Of course, the process rarely works so neatly though it's very predictable. Subtle differences caused by interactions between light waves, which determine colors, yield amazingly precise readings to astronomers. Astronomers have understood the phenomenon for a hundred years, and for half a century been able to use interferometers on radio waves, which are much longer than visible light waves. Optical wavelengths – those visible to the eye – are so much smaller that interferometry has been nearly impossible until recently. Indeed, even though Albert Michelson won the Nobel Prize in physics for revealing the concept of optical interferometry all the way back in 1907 (he was the first American so honored), it's only recently, with more advanced computers and sensors that astronomers could hope to truly see objects using this technique.

The method has gotten especially generous attention lately for its promise in the hunt for extrasolar planets. NASA plans to send up its interferometric StarLight probes in 2006 in the agency's quest to find planets far from our sun. The Space Interferometry Mission (SIM) is set to follow in 2009 and undoubtedly the biggest headlines from the effort will come from finding Earth-sized planets. The instrument, or a succeeding Terrestrial Planet Finder that uses interferometry, should be so powerful that it could even analyze the atmospheres of newly discovered world to check for key signs of life: dioxide, water and ozone.

But applications go far beyond that one quest. Imagine a young astronomer who decides to make her career studying the development of sunspots. Despite vast amounts of data tracing solar cycles and the formation of magnetic sinusoidal whips that precede flares, there's much we don't understand about the phenomenon. One creative way to get a better grasp of these events on the face of our star would be to study how it happens on other stars.

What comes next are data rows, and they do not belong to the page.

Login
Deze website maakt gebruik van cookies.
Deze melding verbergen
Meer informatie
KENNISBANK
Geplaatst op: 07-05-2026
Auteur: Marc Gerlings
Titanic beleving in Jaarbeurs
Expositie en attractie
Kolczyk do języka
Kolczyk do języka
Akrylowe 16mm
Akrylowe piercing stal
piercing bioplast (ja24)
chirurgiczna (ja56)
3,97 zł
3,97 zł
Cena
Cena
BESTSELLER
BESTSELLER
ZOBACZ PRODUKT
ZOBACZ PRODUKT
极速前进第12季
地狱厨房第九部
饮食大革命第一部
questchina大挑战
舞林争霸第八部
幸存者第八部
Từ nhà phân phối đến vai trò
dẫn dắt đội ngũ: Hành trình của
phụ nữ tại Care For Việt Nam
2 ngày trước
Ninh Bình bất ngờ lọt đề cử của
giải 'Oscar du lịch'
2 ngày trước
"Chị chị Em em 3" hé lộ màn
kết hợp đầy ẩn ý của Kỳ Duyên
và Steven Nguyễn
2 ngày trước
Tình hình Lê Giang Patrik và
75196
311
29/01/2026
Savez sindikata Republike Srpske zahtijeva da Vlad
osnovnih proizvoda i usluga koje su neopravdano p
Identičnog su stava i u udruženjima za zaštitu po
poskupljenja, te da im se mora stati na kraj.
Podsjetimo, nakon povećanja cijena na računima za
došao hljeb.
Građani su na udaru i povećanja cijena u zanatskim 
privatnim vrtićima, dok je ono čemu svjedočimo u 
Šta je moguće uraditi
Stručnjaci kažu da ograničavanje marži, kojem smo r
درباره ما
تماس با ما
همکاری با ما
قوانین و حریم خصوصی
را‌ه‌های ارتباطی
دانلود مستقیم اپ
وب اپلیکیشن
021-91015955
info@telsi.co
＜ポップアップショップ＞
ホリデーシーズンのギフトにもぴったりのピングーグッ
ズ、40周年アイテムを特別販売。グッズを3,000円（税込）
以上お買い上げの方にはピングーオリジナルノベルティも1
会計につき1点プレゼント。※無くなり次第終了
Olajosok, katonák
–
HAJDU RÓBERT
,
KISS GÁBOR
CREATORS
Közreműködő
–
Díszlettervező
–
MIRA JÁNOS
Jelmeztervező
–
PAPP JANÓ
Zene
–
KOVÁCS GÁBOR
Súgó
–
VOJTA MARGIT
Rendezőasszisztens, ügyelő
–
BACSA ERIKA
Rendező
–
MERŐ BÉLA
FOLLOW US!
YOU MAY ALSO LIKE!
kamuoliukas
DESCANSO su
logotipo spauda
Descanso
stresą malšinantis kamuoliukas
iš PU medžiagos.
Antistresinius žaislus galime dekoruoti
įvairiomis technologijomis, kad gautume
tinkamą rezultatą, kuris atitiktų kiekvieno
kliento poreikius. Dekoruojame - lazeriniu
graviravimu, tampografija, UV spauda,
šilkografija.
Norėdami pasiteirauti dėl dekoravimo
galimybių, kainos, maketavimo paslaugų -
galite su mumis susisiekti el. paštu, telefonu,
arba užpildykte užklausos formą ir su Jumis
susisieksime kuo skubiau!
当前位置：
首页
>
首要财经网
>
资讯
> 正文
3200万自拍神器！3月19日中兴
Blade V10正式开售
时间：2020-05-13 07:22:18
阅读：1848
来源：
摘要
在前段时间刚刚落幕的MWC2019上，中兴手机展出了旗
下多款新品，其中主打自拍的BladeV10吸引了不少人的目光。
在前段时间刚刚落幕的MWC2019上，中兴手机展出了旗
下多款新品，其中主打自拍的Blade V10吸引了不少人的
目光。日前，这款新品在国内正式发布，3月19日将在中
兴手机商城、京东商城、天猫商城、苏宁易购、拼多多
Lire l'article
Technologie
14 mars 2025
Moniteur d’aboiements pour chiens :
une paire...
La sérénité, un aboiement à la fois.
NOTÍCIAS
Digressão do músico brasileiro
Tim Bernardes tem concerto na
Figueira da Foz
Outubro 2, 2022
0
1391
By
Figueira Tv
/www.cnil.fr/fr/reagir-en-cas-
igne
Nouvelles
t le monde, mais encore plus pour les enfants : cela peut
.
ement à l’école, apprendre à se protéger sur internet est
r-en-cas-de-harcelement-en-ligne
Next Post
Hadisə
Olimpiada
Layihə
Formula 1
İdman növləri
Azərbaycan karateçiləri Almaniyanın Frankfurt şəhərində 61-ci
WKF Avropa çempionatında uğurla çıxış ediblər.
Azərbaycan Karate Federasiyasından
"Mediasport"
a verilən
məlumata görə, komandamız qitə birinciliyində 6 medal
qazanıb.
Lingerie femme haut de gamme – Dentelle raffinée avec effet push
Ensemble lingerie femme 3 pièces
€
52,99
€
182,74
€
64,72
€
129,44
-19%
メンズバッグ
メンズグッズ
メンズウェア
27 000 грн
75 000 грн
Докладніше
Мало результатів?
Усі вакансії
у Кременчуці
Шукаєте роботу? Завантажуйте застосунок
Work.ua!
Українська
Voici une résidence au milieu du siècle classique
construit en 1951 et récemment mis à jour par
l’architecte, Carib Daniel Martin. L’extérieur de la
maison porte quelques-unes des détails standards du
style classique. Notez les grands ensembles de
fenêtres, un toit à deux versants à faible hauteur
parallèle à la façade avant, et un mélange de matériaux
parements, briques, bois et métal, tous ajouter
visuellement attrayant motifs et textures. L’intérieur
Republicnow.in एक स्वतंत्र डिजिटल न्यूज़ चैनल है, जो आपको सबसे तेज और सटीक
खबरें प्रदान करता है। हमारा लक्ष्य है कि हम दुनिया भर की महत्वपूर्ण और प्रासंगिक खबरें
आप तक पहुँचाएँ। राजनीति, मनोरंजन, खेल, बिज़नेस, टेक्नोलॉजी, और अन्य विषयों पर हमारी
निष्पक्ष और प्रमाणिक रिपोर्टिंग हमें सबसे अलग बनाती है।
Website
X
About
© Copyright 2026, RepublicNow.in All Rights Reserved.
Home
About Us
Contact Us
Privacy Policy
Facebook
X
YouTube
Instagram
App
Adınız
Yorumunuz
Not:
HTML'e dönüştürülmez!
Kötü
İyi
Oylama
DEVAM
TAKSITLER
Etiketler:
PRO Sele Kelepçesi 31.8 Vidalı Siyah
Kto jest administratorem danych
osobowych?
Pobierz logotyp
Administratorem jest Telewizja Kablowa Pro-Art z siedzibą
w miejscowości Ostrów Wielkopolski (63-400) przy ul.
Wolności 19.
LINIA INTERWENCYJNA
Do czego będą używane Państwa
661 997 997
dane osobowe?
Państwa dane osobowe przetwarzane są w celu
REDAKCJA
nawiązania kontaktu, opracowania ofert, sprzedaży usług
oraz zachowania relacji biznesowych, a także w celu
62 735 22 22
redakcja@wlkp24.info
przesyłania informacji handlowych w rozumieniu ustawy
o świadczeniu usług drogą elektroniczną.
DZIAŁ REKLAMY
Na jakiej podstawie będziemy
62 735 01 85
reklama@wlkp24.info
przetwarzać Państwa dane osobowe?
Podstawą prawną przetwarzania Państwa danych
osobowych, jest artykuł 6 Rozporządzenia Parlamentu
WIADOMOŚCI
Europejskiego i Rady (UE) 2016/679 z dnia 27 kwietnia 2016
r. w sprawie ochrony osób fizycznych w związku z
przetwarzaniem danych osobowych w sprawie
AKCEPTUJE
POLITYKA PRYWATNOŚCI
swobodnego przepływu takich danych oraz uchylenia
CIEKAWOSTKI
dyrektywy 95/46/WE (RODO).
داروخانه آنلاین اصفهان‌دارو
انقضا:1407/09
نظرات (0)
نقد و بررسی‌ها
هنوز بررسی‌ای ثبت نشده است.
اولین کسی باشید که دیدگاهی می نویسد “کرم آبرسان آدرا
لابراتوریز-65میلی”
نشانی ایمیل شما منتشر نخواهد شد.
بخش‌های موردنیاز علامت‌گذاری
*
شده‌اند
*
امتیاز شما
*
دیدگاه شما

A good start would be Alpha Centauri, which at 1.3 parsecs is the nearest sun-like star. From Earth, it appears to be only 1/270,000 the size of the sun, or seven milliseconds of arc, in terms of how astronomers point their telescopes. Only a telescope with a very big dish – a giant parabolic mirror – could deliver the kind of resolution needed to see the surface of Alpha Centauri. The biggest one in existence is the W.M. Keck observatory in Hawaii, which boasts a pair of robust reflectors, each just under 10 meters across. But an astronomer would need at least 14 meters to even see the surface of Alpha Centauri. Worse yet, if they want to see star spots at a resolution comparable to that with which sunspots have been observed, they would require a mirror with a diameter of perhaps 150 meters! That's far beyond our current technology.

But advocates for the emerging field of interferometry argue a number of immediately conceivable goals might be achieved by forgoing traditional deep dish astronomy.

"For missions that depend on resolution, an interferometer is better. Examples of these include thermal dust emissions from stellar dust clouds; obtaining high resolution information about faint objects outside our galaxy; detecting the precise sky position of planetary companions as small as Uranus; and characterizing the atmospheres of hot, Jupiter-sized planets separated by approximately 12 million miles from the stars they are orbiting," noted Michael Hrynevych, an interferometer optics engineer working at the Keck observatory. "By comparison, a big announcement at the AAS meeting two weeks ago centered on the detection of a stellar companion of about 60 Jupiter masses orbiting at a distance of about 1.3 billion miles from its star. This is a good feel for where current detection technology is today."